O projeto de mineração na Serra do Curral, em Minas Gerais, licenciado recentemente pelo governo do estado, utilizou parecer de análise de risco hídrico desatualizado, segundo a Prefeitura de Belo Horizonte.

Os estudos apresentados foram realizados pela Copasa (Companhia de Saneamento de Minas Gerais) em 2018, para um pedido anterior de licenciamento do empreendimento da Taquaril Mineração S.A. (Tamisa) e teria sido reutilizado na nova requisição de licença.

A Prefeitura de Belo Horizonte, por meio da Procuradoria-Geral do Município entrou com o acréscimo de fatos novos sobre a falta de parecer atualizado da Copasa na ação que foi protocolada na Justiça. A administração municipal busca a revogação da licença ambiental concedida à Tamisa pelo governo do estado.

**SEGMENTO DE DADOS:**
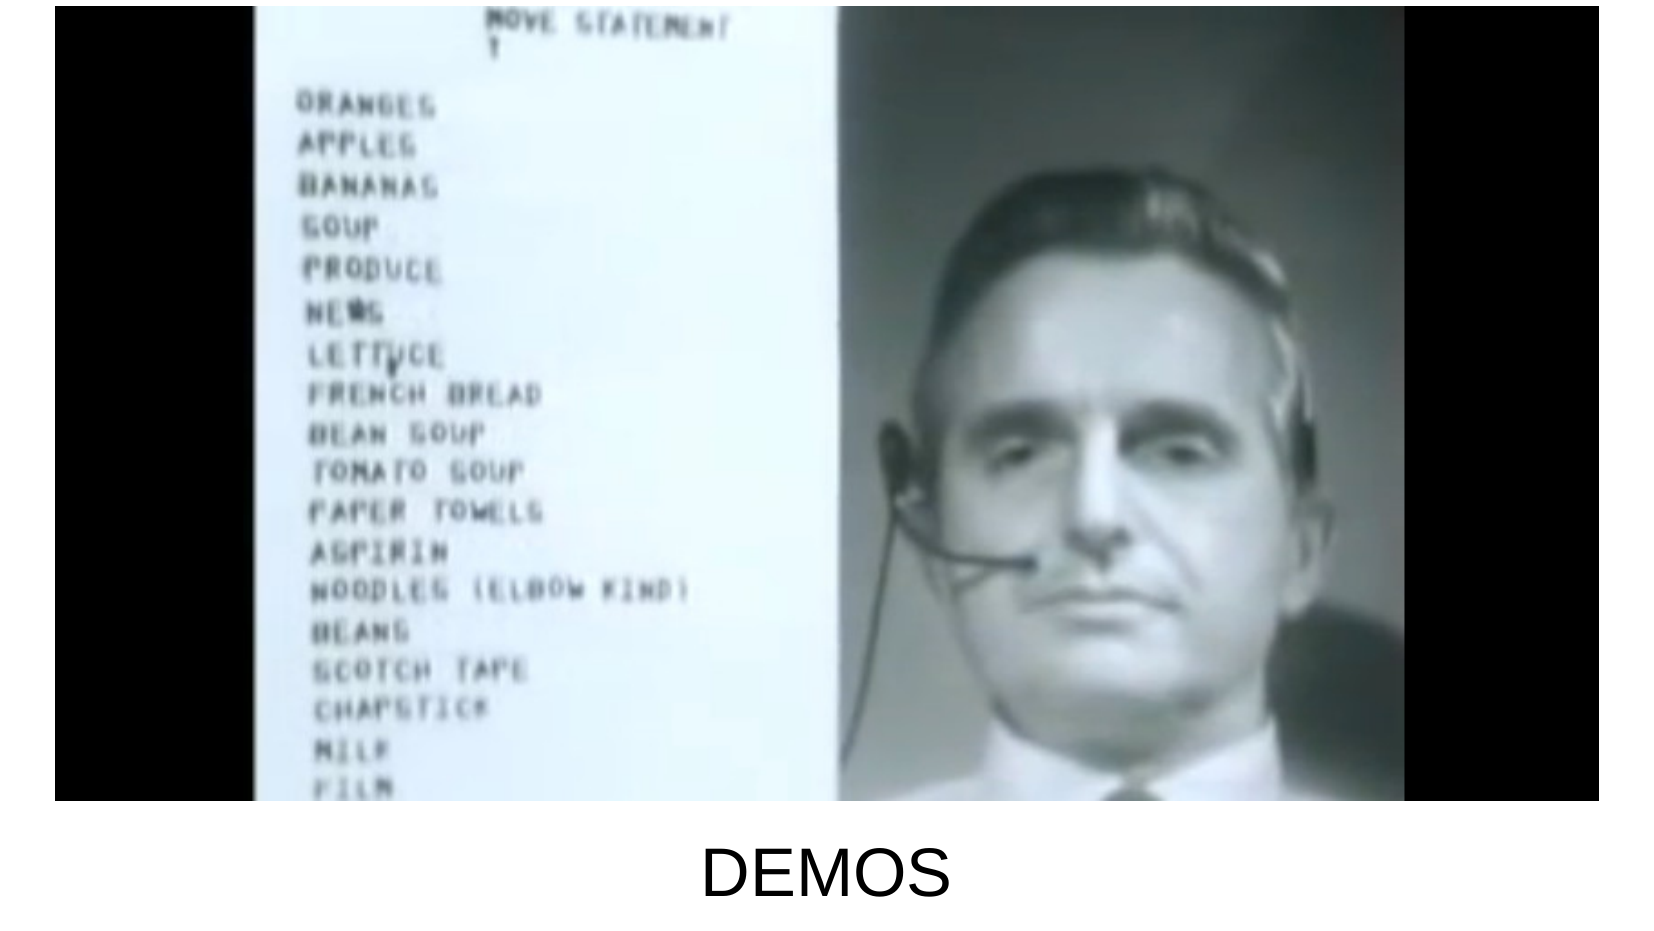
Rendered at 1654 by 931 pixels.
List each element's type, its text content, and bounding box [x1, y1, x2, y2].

**TAREFA ESCRITA A:**
Como fica em inglês a frase "A administração municipal busca a revogação da licença ambiental concedida à Tamisa pelo governo do estado." do trecho para leitura?
**TAREFA ESCRITA B:**
Quais são todos os nomes de lugares geográficos citados no trecho para leitura?
**TAREFA ESCRITA C:**
Redigite o trecho para leitura desde "Os estudos apresentados" até "governo do estado.", inclusive.

**SOLUÇÃO DO PROBLEMA A:**
The municipal administration is seeking the revocation of the environmental license granted to Tamisa by the state government.

**SOLUÇÃO DO PROBLEMA B:**
Serra do Curral, Minas Gerais, Belo Horizonte

**SOLUÇÃO DO PROBLEMA C:**
Os estudos apresentados foram realizados pela Copasa (Companhia de Saneamento de Minas Gerais) em 2018, para um pedido anterior de licenciamento do empreendimento da Taquaril Mineração S.A. (Tamisa) e teria sido reutilizado na nova requisição de licença.

A Prefeitura de Belo Horizonte, por meio da Procuradoria-Geral do Município entrou com o acréscimo de fatos novos sobre a falta de parecer atualizado da Copasa na ação que foi protocolada na Justiça. A administração municipal busca a revogação da licença ambiental concedida à Tamisa pelo governo do estado.